As a reality, the Trumps reason for another Impeachment, after the 2026 elections and swearing in’s in January. This also a discussed issue of importance for Republicans who made mention of the idea.
If a real picture of this Presidential action is to be full
Since World War II, most US presidents have initiated military strikes or interventions without explicit congressional approval, relying on executive authority under the Constitution or the War Powers Resolution of 1973. The exact number depends on how one defines “military strikes” and “congressional approval,” but here’s a breakdown based on historical data:
Prior to the 1973 War Powers Act.
(1945–1953): Ordered US forces into the Korean War (1950) without congressional approval, citing UN authority.
Dwight D. Eisenhower (1953–1961): Deployed troops to Lebanon (1958) without prior congressional authorization.
John F. Kennedy (1961–1963): Authorized the Bay of Pigs invasion (1961) and naval quarantine during the Cuban Missile Crisis (1962) without Congress’s approval.
Lyndon B. Johnson (1963–1969): Escalated Vietnam War based on the Gulf of Tonkin Resolution (1964), which was not a formal declaration of war but granted broad authority.
After the 1973 War Powers Act. (Of course passed during the Nixon Administration)
For historical context Nixon’s vetoed it but his veto was overridden by Congress.
Richard Nixon (1969–1974): Conducted bombing campaigns in Cambodia and Laos (1969– 1970) without explicit congressional approval.
Gerald Ford (1974–1977): Ordered the Mayaguez operation (1975) without prior congressional consent.
Jimmy Carter (1977–1981): Attempted a hostage rescue mission in Iran (1980) without congressional authorization.
Ronald Reagan (1981–1989): Launched strikes in Libya (1986) and deployed forces to Grenada (1983) without prior approval.
George H. W. Bush (1989–1993): Initiated the Panama invasion (1989) and deployed forces to Somalia (1992) without explicit congressional approval, though the Gulf War (1991) received authorization.

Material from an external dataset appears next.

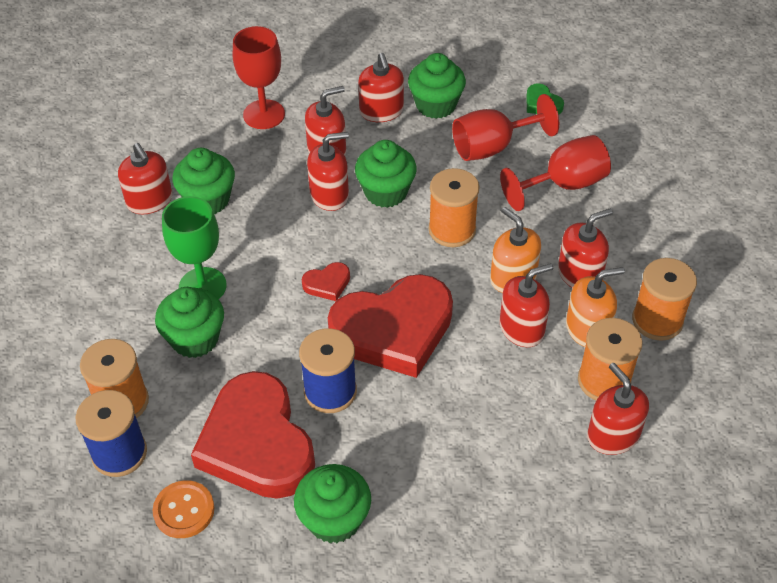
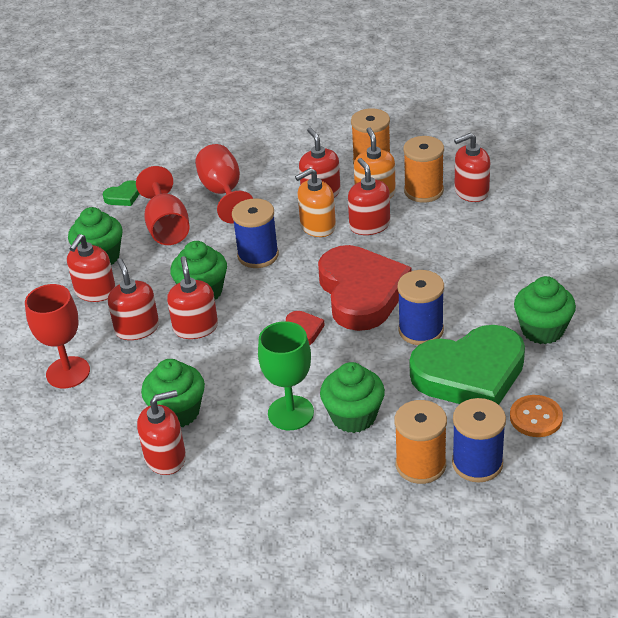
camera: 80 degrees left, 10 degrees down
red heart [191,371,315,499] -> green heart [410,325,525,405]
red soap dispenser [358,53,404,122] -> red soap dispenser turned 120 degrees clockwise [67,234,116,302]
orange spool [429,168,480,247] -> blue spool [232,198,279,268]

Bill Clinton (1993–2001): Ordered airstrikes in Bosnia (1995), Kosovo (1999), and Sudan/Afghanistan (1998) without prior congressional approval.

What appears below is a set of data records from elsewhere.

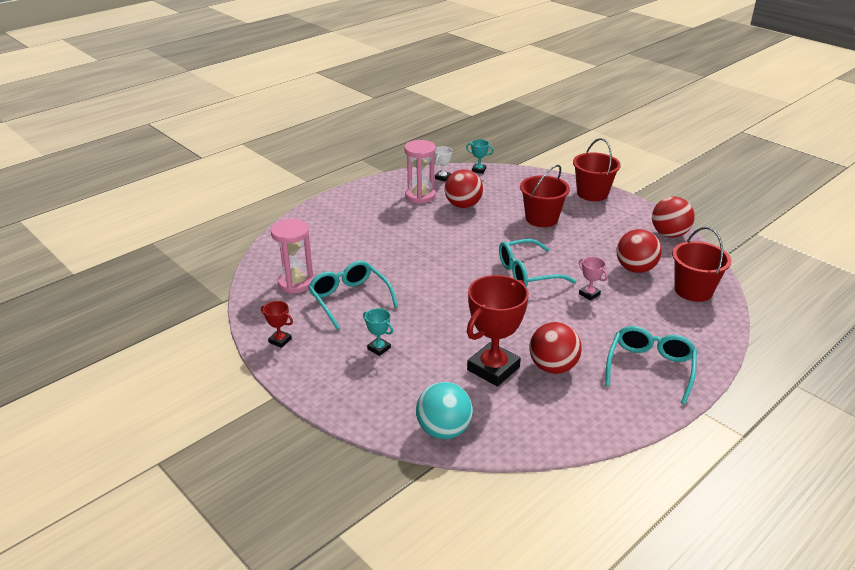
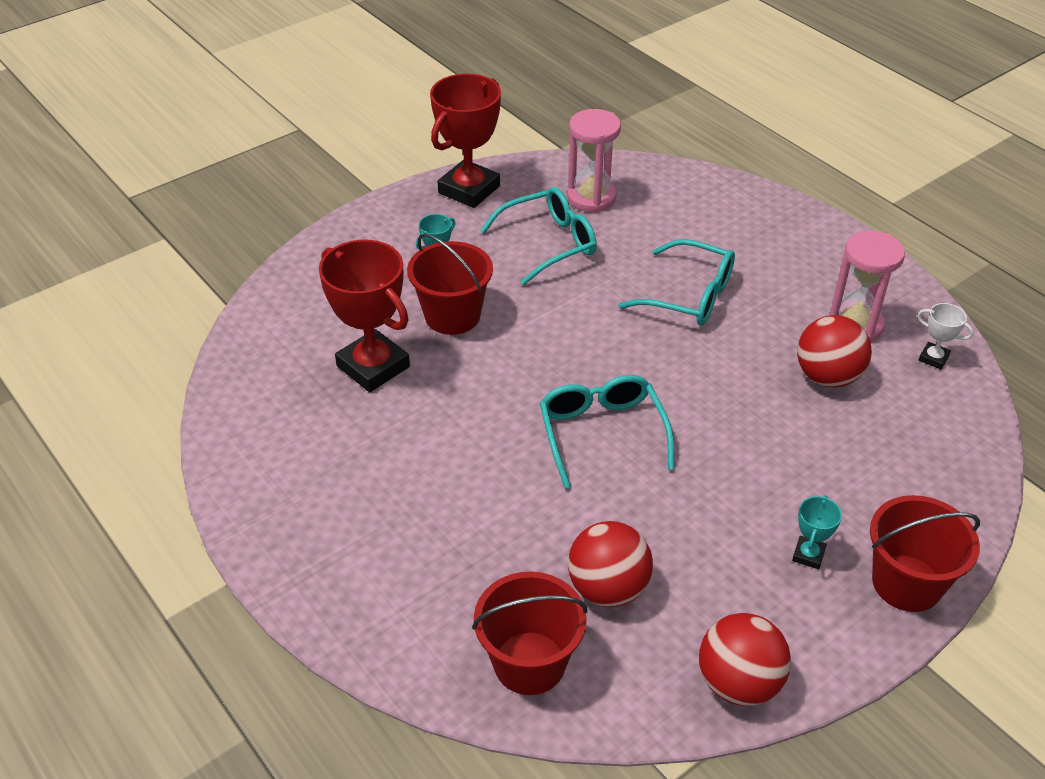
camera: 95 degrees right, 10 degrees up
red trophy [261,301,293,348] -> red trophy [430,74,501,208], size x2.22
turquoise ball [416,382,473,439] -> none
turquoise trophy [466,139,494,174] -> turquoise trophy moved to [792,495,842,569]
red bucket [520,165,570,227] -> red bucket moved to [407,233,493,335]
red ball [529,322,582,374] -> none
pink trophy [579,257,608,301] -> none
turquoise glasses [605,326,697,405] -> turquoise glasses moved to [619,239,735,325]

George W. Bush (2001–2009): Launched strikes in Afghanistan (2001) and Iraq (2003) with Congressional Authorization for Use of Military Force (AUMF), but later drone strikes and operations often lacked specific approval.
Barack Obama (2011–2017): Authorized Libya airstrikes (2011) and expanded drone strikes in Pakistan, Yemen, and Somalia without explicit congressional approval, citing existing AUMFs.
Donald Trump (2017–2021): Ordered missile strikes on Syria (2017, 2018) and the drone strike killing Qasem Soleimani (2020) without congressional authorization.
Joe Biden (2021–2025): Conducted airstrikes in Syria and Iraq (2021–2024) against Iran- backed militias and authorized strikes on Houthi targets in Yemen (2024) without prior congressional approval.
Counting distinct presidents from Truman to Biden, 13 presidents have initiated military strikes or interventions without explicit congressional approval. This excludes cases where broad AUMFs (Congressionaly Authorized Use of Military Force.)(e.g. 2001 or 2002) were cited, as these are debated as “approval.” The War Powers Resolution requires notification to Congress within 48 hours, but compliance has been inconsistent, and presidents often act unilaterally, citing national security or time constraints.
If Cangress were to act and opt to curtail the President, which we highly doubt, they would actually reestablish their own lost power, in case you missed it we highly doubt it will happen.